DT[.(from = 1:2, to = 0:1), on = paste0(my_var_name, "==from"),
(my_var_name) := i.to]
my_var_name <- "V2"
DT[.(from = LETTERS[1:3], to = c("T", "K", "D")), on = paste0(my_var_name, "==from"),
(my_var_name) := i.to]
There are 3 points to note:
Instead of naming the first column of the lookup table dynamically it gets a fixed name from. This requires a join between differently named columns (foreign key join). The names of the columns to join on have to be specified via the on parameter.
The on parameter accepts character strings for foreign key joins of the form "V1==from". This string is created dynamically using paste0().
In the expression (my_var_name) := i.to, the parentheses around the variable my_var_name forces to use the contents of my_var_name.
Dynamic code using pre-defined lookup tables
Now, while the column to recode is specified dynamically by a variable, the lookup tables to use are still hard-coded in the statement which means we have stopped halfways: We need also to select the appropriate lookup table dynamically.

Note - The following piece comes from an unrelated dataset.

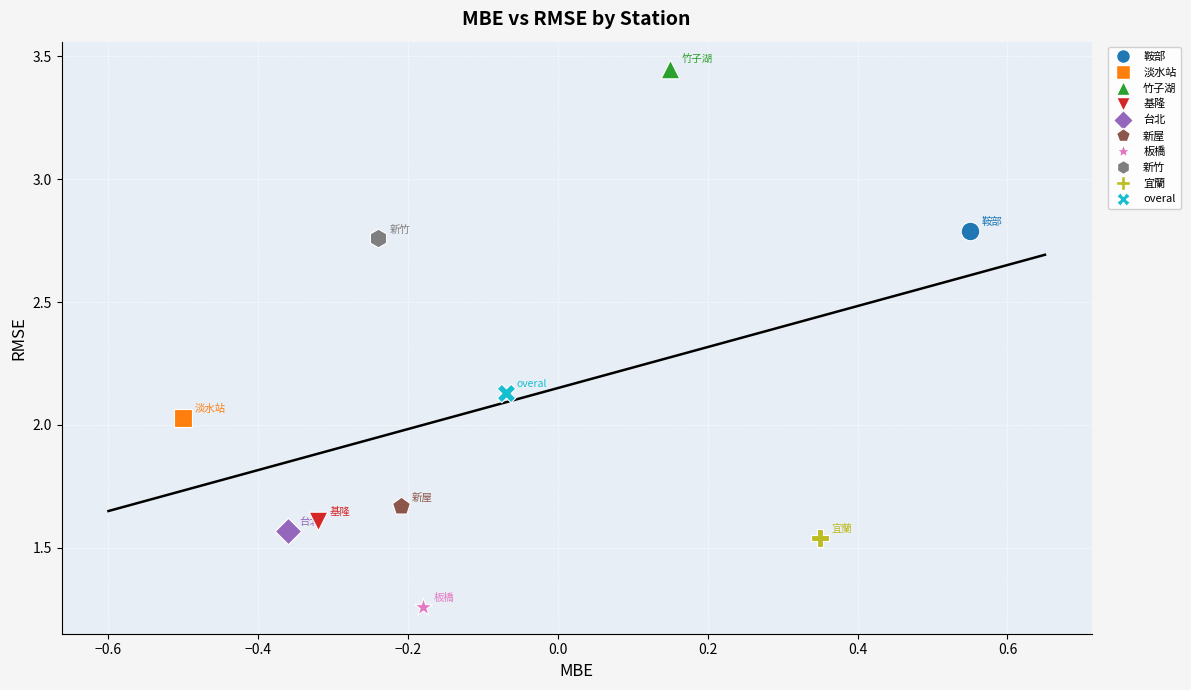

What are all the series names shown in the legend?

鞍部, 淡水站, 竹子湖, 基隆, 台北, 新屋, 板橋, 新竹, 宜蘭, overal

This can be achieved by storing the lookup tables in a list where each list element is named according to the column of DT it is supposed to recode:
lut_list <- list(
V1 = data.table(from = 1:2, to = 0:1),
V2 = data.table(from = LETTERS[1:3], to = c("T", "K", "D"))
)
lut_list
$V1
from to
<int> <int>
1: 1 0
2: 2 1
$V2
from to
<char> <char>
1: A T
2: B K
3: C D
Now, we can pick the appropriate lookup table from the list dynamically as well:
my_var_name <- "V1"
DT[lut_list[[my_var_name]], on = paste0(my_var_name, "==from"),
(my_var_name) := i.to]
Going one step further, we can recode all relevant columns of DT in a loop:
for (v in intersect(names(lut_list), colnames(DT))) {
DT[lut_list[[v]], on = paste0(v, "==from"), (v) := i.to]
}
Note that DT is updated by reference, i.e., only the affected elements are replaced in place without copying the whole object. So, the for loop is applied iteratively on the same data object. This is a speciality of data.table and will not work with data.frames or tibbles.

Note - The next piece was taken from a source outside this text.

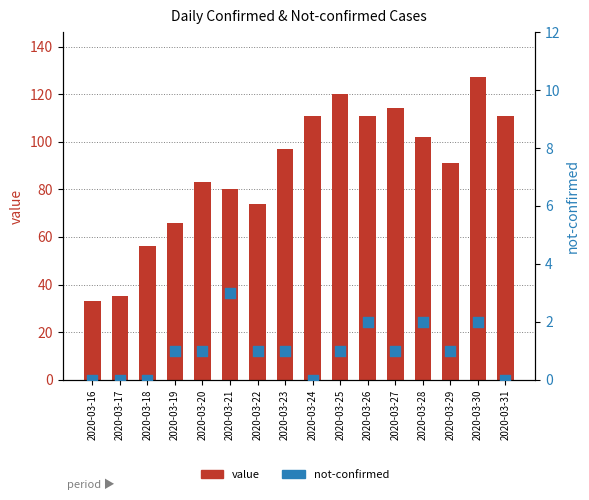

Which series has the largest total across all categories?

value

I think this might be what you're looking for. On the left hand side of := we name the variables we want to update and on the right hand side we have the expressions we want to update the corresponding variables with.

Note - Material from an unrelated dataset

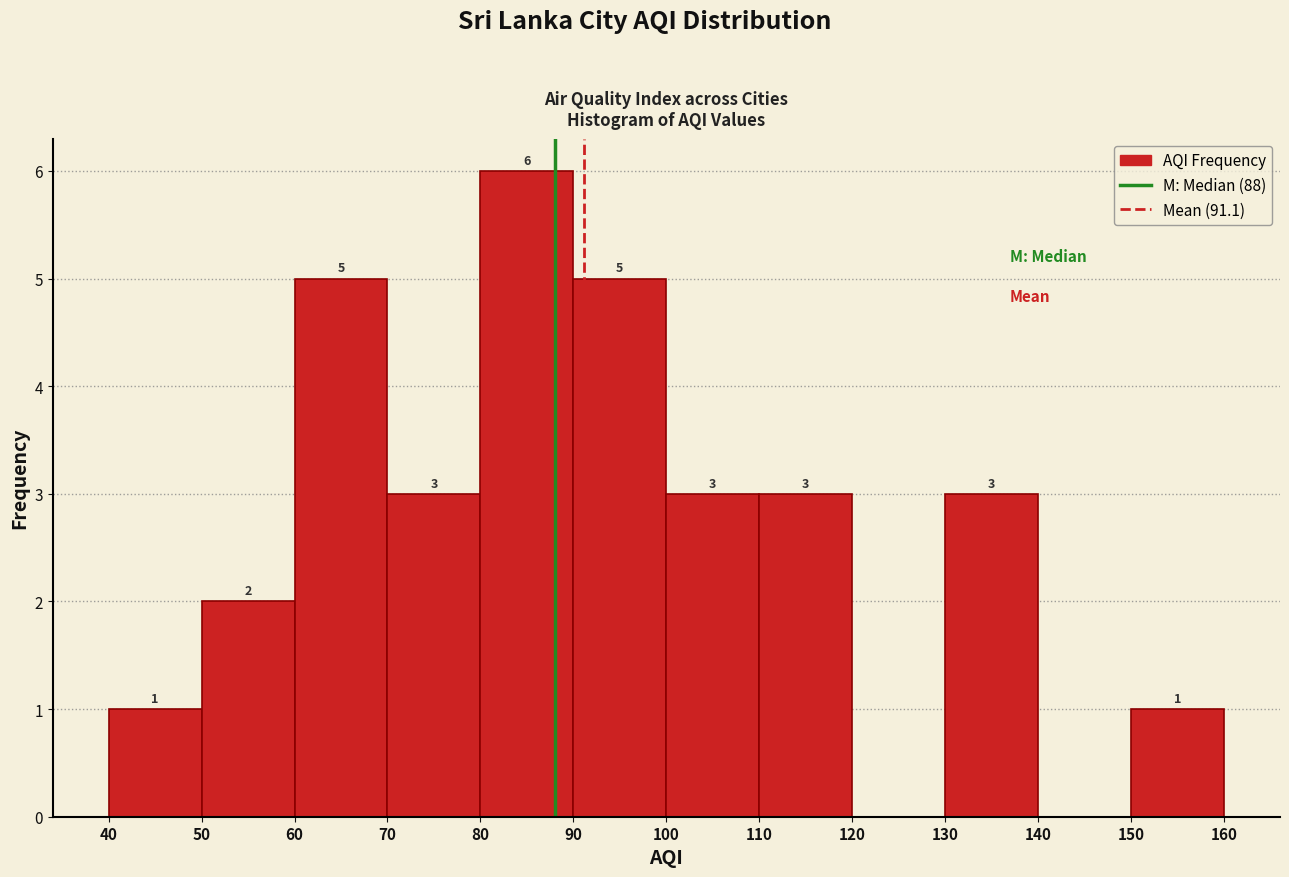

Over which range of the x-axis is the bar tallest?

80 to 90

DT[, c("V1","V2") := .(as.numeric(V1==2), sapply(V2, function(x) {if(x=="A") "T"
else if (x=="B") "K"
else if (x=="C") "D" }))]
# V1 V2 V4
#1: 0 T 1
#2: 0 K 2
#3: 1 D 3
#4: 0 T 4
#5: 0 K 5
#6: 1 D 6
#7: 0 T 7
#8: 0 K 8
#9: 1 D 9
#10: 0 T 10
#11: 0 K 11
#12: 1 D 12
Alternatively, just use recode within data.table:
library(dplyr)
DT[, c("V1","V2") := .(as.numeric(V1==2), recode(V2, "A" = "T", "B" = "K", "C" = "D"))]
mapvalues() from plyr, in combination with data.table, works really well.
I use it on large-ish data (50 mio - 400 mio rows). Although I haven't benchmarked it as compared to other possibilities, I find the clear syntax is worth a lot, as it means fewer errors in complicated recode operations.
library(data.table)
library(plyr)
DT <- data.table(V1=c(0L,1L,2L),
V2=LETTERS[1:3],
V4=1:12)
DT[, V1 := mapvalues(V1, from=c(1, 2), to=c(0, 1))]
DT[, V2 := mapvalues(V2, from=c('A', 'B', 'C'), to=c('T', 'K', 'D'))]
For more complicated recode operations, I would always create a new variable first with NA, and use another data.table with from-to vectors as variables.
A feature that in some use-cases is more of a bug is that mapvalues() keeps those values from the old variable that isn't in the from argument.
This is a problem if you're sure that all the correct values is in the from-vector, so that any values in the data.table that isn't in this vector should be NA instead.
DT <- data.table(V1=c(LETTERS[1:3], 'i dont want this value transfered'),
V4=1:12)
map_DT <- data.table(from=c('A', 'B', 'C'), to=c('T', 'K', 'D'))
# NA variable to begin with is good practice because it is clearer to spot an error
DT[, V1_new := NA_character_]
DT[V1 %in% map_DT$from , V1_new := mapvalues(V1, from=map_DT$from, to=map_DT$to)][]
note that plyr is deprecated, so the mapvalues-function is somewhat at risk of disappearing at some point in the future. the update-joins method proposed might be a better method because of this, although I find mapvalues to be just a tad clearer to read. although it will probably take years before mapvalues is deprecated, most likely, a lot of years. But still, something to keep in mind when deciding to use it as a tool or not.